There's more to it, As they were the partner of the show, they were not getting paid for the application. So the authorities wanted to keep the cost (including server cost) under $100.
So, I had a few problems to solve:
- Send a lot of SMS in the shortest time
- Send a lot of emails.
- Generate Three barcode, and Three page PDF synchronusly for every registration.
- Keep the server cost low.
I started creating the backend application with nodeJS
and frontend application with Angular JS
. We approached one of the local bulk SMS providers for bulk SMS, and bought a Mailgun subscription for sending email.

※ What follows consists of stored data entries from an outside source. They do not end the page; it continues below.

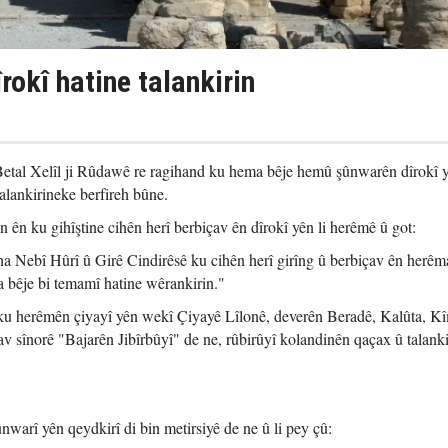
îrokî hatine talankirin
etal Xelîl ji Rûdawê re ragihand ku hema bêje hemû şûnwarên dîrokî y
alankirineke berfireh bûne.
an ên ku gihîştine cihên herî berbiçav ên dîrokî yên li herêmê û got:
ha Nebî Hûrî û Girê Cindirêsê ku cihên herî girîng û berbiçav ên herêm
 bêje bi temamî hatine wêrankirin."
 ku herêmên çiyayî yên wekî Çiyayê Lîlonê, deverên Beradê, Kalûta, Kî
 sînorê "Bajarên Jibîrbûyî" de ne, rûbirûyî kolandinên qaçax û talanki
nwarî yên qeydkirî di bin metirsiyê de ne û li pey çû:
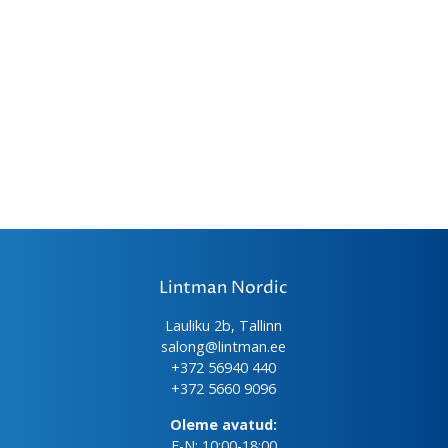
Lintman Nordic
Lauliku 2b, Tallinn
salong@lintman.ee
+372 56940 440
+372 5660 9096
Oleme avatud:
E-N: 10:00-18:00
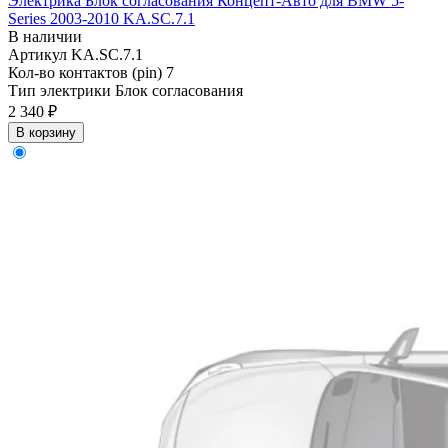
Электрика Блок согласования Концепт-Авто для BMW 5-
Series 2003-2010 KA.SC.7.1
В наличии
Артикул
KA.SC.7.1
Кол-во контактов (pin)
7
Тип электрики
Блок согласования
2 340 ₽
В корзину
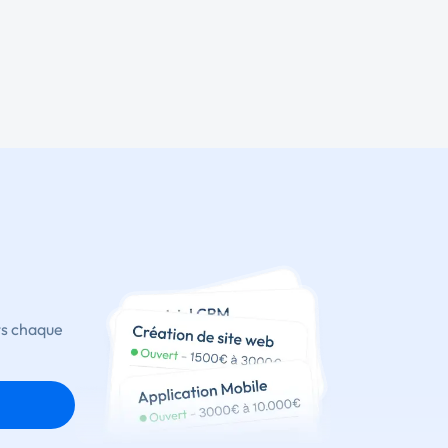
ts chaque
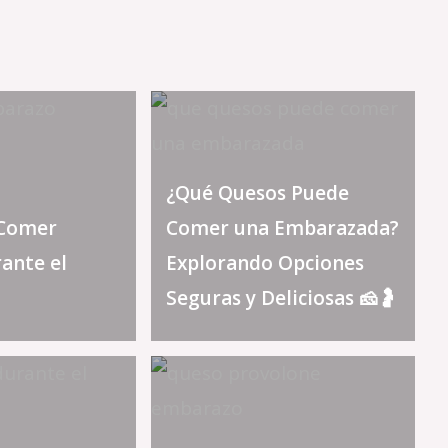
¿Qué Quesos Puede
 Comer
Comer una Embarazada?
ante el
Explorando Opciones
Seguras y Deliciosas 🧀🤰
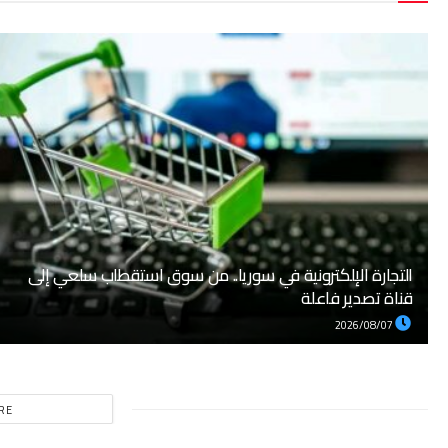
التجارة الإلكترونية في سوريا.. من سوق استقطاب سلعي إلى
قناة تصدير فاعلة
2026/08/07
RE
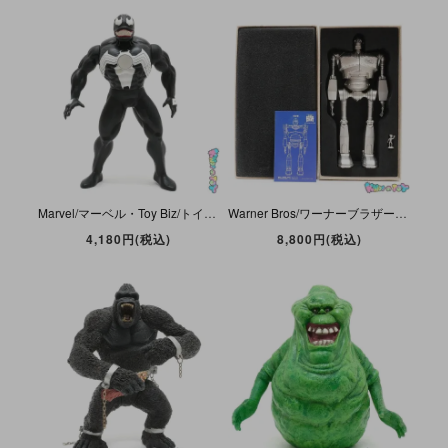
Marvel/マーベル・Toy Biz/トイビズ・Figure/フィギュア 「Electronic Talking Venom/エレクトロニック・トーキング・ヴェノム」 39.5cm・傾き・ダメージ有
Warner Bros/ワーナーブラザース・ドリームズカムトゥルー/冒険舎・ダイキャストフィギュア＆クロック/時計「The Iron Giant/ザ・アイアン・ジャイアント」肘関節難＆ホーガース傾き有
4,180円(税込)
8,800円(税込)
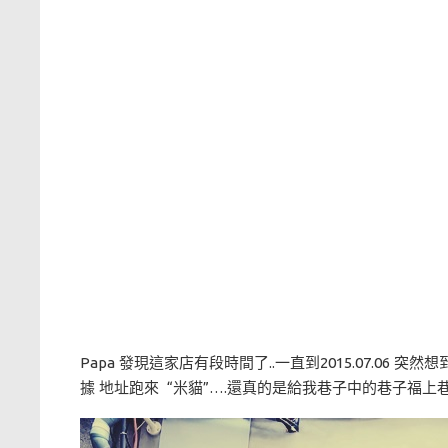
Papa 發現這家店有段時間了..一直到2015.07.0
據 地址跑來 “米貓”….還真的是給我巷子中的巷子福上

The server was a $20 Digital Ocean Singapore server. And the development took three days to finish. It was deployed in the server and scaled up to 12 instances
using pm2
.
The application went live and on the first day when the registration started. I thought, "well, people should not jump on it like crazy right?". Man I was wrong. We looked at google Analytics and the visitor counter started going up. And when we were ten minutes into the registration, The visitor count was 100k+
. The server was literally crying.
Within next ten minutes, the whole system crashed with roughly 10k
registration. The daily quota was almost six times, but the application could not take the huge load. I was not prepared either, I didn't think 100k+
people would stay awake to get a cultural event ticket in the middle of the night. We started getting phone calls from the event organiser. And everyone was having hard time explaining the problem.

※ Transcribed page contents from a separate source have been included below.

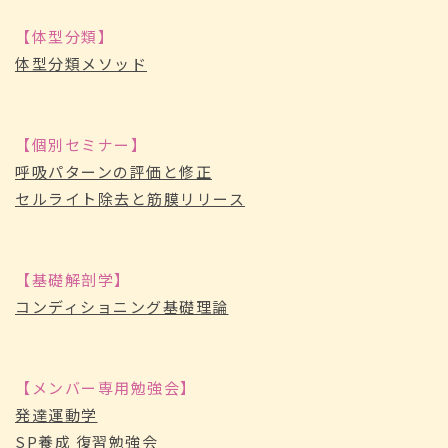
【体型分類】
体型分類メソッド
【個別セミナー】
呼吸パターンの評価と修正
セルライト除去と筋膜リリース
【基礎解剖学】
コンディショニング基礎理論
【メンバー専用勉強会】
発達運動学
SP養成 復習勉強会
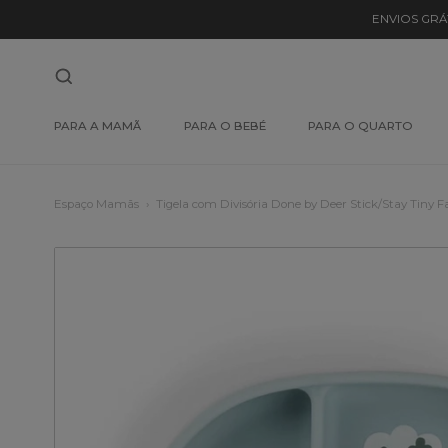
ENVIOS GRÁ
PARA A MAMÃ
PARA O BEBÉ
PARA O QUARTO
Espaço Mamãs
Tigela com Divisória Done by Deer Stick/Stay Tiny 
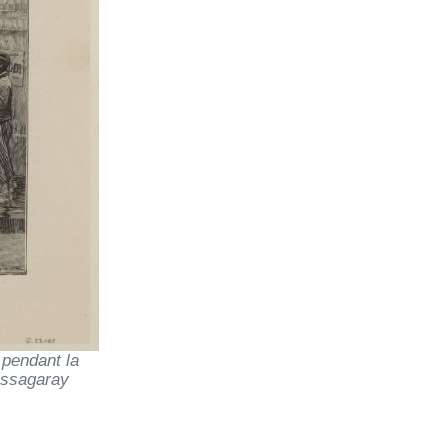
 pendant la
Lissagaray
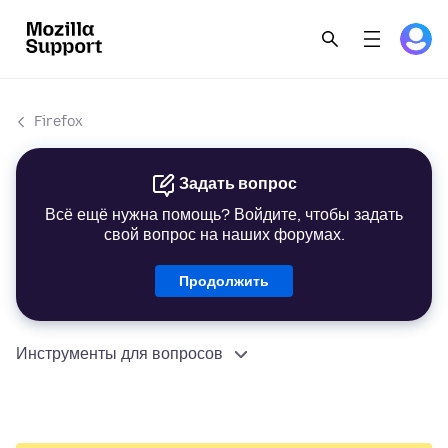
Firefox
Задать вопрос
Всё ещё нужна помощь? Войдите, чтобы задать
свой вопрос на наших форумах.
Продолжить
Инструменты для вопросов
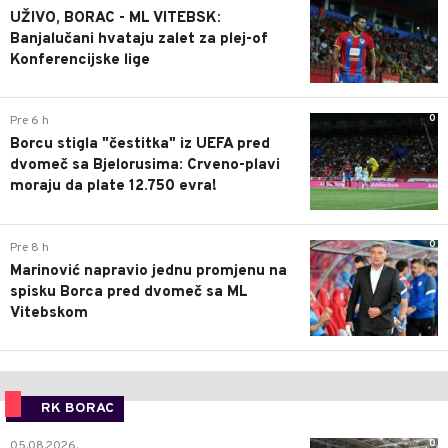
UŽIVO, BORAC - ML VITEBSK:
Banjalučani hvataju zalet za plej-of
Konferencijske lige
0
Pre 6 h
Borcu stigla "čestitka" iz UEFA pred
dvomeč sa Bjelorusima: Crveno-plavi
moraju da plate 12.750 evra!
0
Pre 8 h
Marinović napravio jednu promjenu na
spisku Borca pred dvomeč sa ML
Vitebskom
RK BORAC
0
05.08.2026.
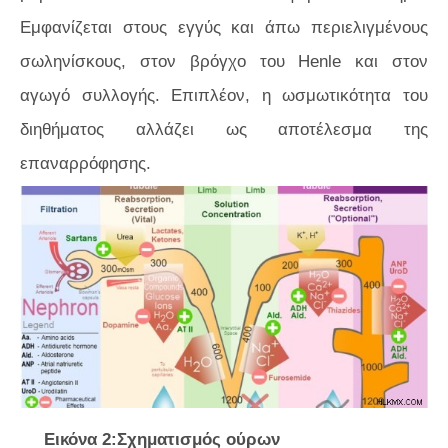
Εμφανίζεται στους εγγύς και άπω περιελιγμένους
σωληνίσκους, στον βρόγχο του Henle και στον
αγωγό συλλογής. Επιπλέον, η ωσμωτικότητα του
διηθήματος αλλάζει ως αποτέλεσμα της
επαναρρόφησης.
Εικόνα 2:Σχηματισμός ούρων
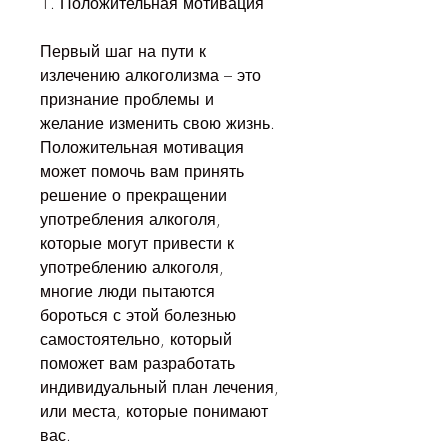
1. Положительная мотивация
Первый шаг на пути к 
излечению алкоголизма – это 
признание проблемы и 
желание изменить свою жизнь. 
Положительная мотивация 
может помочь вам принять 
решение о прекращении 
употребления алкоголя, 
которые могут привести к 
употреблению алкоголя, 
многие люди пытаются 
бороться с этой болезнью 
самостоятельно, который 
поможет вам разработать 
индивидуальный план лечения, 
или места, которые понимают 
вас.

I thought the bottleneck was outgoing SMS. but the Bottleneck was PDF generation. I utilized a nodeJS library that uses PhantomJS (webkit)
to generate PDF. Allthough I created only one webkit instance per application instance, It was eating all the memory. Webkit being webkit.

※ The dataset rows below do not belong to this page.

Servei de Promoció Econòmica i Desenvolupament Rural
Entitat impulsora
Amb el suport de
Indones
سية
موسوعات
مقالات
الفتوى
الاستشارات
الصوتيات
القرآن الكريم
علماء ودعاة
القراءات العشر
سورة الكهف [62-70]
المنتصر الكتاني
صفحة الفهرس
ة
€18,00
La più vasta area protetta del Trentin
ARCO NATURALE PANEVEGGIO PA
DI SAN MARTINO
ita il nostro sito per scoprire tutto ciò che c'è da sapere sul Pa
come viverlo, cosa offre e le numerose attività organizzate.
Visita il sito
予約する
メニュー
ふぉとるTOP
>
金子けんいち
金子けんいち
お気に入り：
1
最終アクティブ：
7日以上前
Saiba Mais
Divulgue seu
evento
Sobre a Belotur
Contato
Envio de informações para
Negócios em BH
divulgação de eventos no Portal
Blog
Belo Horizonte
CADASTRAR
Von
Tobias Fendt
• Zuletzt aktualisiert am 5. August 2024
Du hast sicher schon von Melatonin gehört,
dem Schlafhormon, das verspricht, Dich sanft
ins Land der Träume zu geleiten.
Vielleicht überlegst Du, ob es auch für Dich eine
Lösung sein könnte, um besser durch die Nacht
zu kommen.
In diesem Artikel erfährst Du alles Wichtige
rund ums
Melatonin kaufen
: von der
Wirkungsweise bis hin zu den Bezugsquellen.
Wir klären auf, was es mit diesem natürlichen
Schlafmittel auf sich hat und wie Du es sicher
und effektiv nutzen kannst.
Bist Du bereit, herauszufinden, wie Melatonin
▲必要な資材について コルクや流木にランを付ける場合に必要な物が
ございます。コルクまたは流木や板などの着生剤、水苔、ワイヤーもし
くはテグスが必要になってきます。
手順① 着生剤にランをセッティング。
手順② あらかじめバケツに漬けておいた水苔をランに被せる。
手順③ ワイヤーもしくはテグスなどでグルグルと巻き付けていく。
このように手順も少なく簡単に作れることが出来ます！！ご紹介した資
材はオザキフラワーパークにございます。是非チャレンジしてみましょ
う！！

I had to rewrite the whole PDF generation part using a lighter library (PDFKit
) within a very short time, We increased the server capacity to a ~$60
Digital Ocean instance and Increased the number of application instances to 18.
After a couple of hours of downtime, The application was up. And the visitor counter started going up again. That was 5 in the morning and more than 80k
people tried to register.
The first day was fine and we thought the rest of the days will go fine as well. The next day I went to a designer's event. The organisers changed their ticketing schedule again and in stead of 12 at night, they will start distributing tickets at 12 at noon. At that time, the registration automatically started and I was having Chicken biriyani at the designer's event. Suddenly got a call from the organiser. The registration site was inaccessible. I tried to figure out the reason and found abnormal traffic surge. Traffic was not even reaching the server. Digital Ocean was rejecting them. It was a DDOS attack. and entirely my mistake. I should have used cloudflare
.I started configuring CloudFlare, sitting in a nearby coffee shop. I was having hard time doing this simple task, thanks to the tension. Sabbir, helped us to configure CloudFlare DNS. and the site was accessible again.
Then came another challenging part. It took only half an hour to fill the daily quota. Many people called the organiser and complained that they could not get ticket. We had a hard time convincing the organiser that for real all the tickets were taken within the short time. They thought there will be very less audience this time. They also thought there must be a technical problem we are hiding. They never had the experience of running out of tickets within half an hour.
As it turned out, That year, the biggest number of people could come to the event. The event was a huge success and The ticketing system worked fine.
I had to use every bit of resource, and try every type of optimisation in order to make it work. The experience taught me a lot.